* [EXERCISE INSTRUCTIONS]: Render every line of the entries below as a JSON list of strings, one string per line, leaving out any blank lines.

★ ★ ★

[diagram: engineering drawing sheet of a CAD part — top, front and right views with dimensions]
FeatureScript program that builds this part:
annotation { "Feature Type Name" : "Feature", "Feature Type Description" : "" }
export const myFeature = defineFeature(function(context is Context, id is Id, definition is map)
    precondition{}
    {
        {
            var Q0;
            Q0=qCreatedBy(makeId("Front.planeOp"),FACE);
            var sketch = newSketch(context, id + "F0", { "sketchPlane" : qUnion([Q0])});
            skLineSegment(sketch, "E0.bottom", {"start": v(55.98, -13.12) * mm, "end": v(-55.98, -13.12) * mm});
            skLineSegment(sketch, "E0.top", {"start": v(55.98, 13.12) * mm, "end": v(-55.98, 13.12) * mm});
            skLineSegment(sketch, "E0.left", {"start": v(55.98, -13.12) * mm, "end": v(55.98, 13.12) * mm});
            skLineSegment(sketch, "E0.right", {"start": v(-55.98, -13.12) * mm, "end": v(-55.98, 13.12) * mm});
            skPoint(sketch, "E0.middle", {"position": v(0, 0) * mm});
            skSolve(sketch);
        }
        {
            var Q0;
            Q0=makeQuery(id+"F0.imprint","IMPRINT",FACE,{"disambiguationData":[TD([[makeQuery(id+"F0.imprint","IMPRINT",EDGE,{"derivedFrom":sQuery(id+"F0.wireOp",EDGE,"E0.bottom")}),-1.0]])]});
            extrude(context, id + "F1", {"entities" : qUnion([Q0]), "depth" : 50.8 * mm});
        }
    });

★ ★ ★

* [EXPECTED ANSWER]:
[
  "[diagram: engineering drawing sheet of a CAD part — top, front and right views with dimensions]",
  "FeatureScript program that builds this part:",
  "annotation { \"Feature Type Name\" : \"Feature\", \"Feature Type Description\" : \"\" }",
  "export const myFeature = defineFeature(function(context is Context, id is Id, definition is map)",
  "    precondition{}",
  "    {",
  "        {",
  "            var Q0;",
  "            Q0=qCreatedBy(makeId(\"Front.planeOp\"),FACE);",
  "            var sketch = newSketch(context, id + \"F0\", { \"sketchPlane\" : qUnion([Q0])});",
  "            skLineSegment(sketch, \"E0.bottom\", {\"start\": v(55.98, -13.12) * mm, \"end\": v(-55.98, -13.12) * mm});",
  "            skLineSegment(sketch, \"E0.top\", {\"start\": v(55.98, 13.12) * mm, \"end\": v(-55.98, 13.12) * mm});",
  "            skLineSegment(sketch, \"E0.left\", {\"start\": v(55.98, -13.12) * mm, \"end\": v(55.98, 13.12) * mm});",
  "            skLineSegment(sketch, \"E0.right\", {\"start\": v(-55.98, -13.12) * mm, \"end\": v(-55.98, 13.12) * mm});",
  "            skPoint(sketch, \"E0.middle\", {\"position\": v(0, 0) * mm});",
  "            skSolve(sketch);",
  "        }",
  "        {",
  "            var Q0;",
  "            Q0=makeQuery(id+\"F0.imprint\",\"IMPRINT\",FACE,{\"disambiguationData\":[TD([[makeQuery(id+\"F0.imprint\",\"IMPRINT\",EDGE,{\"derivedFrom\":sQuery(id+\"F0.wireOp\",EDGE,\"E0.bottom\")}),-1.0]])]});",
  "            extrude(context, id + \"F1\", {\"entities\" : qUnion([Q0]), \"depth\" : 50.8 * mm});",
  "        }",
  "    });"
]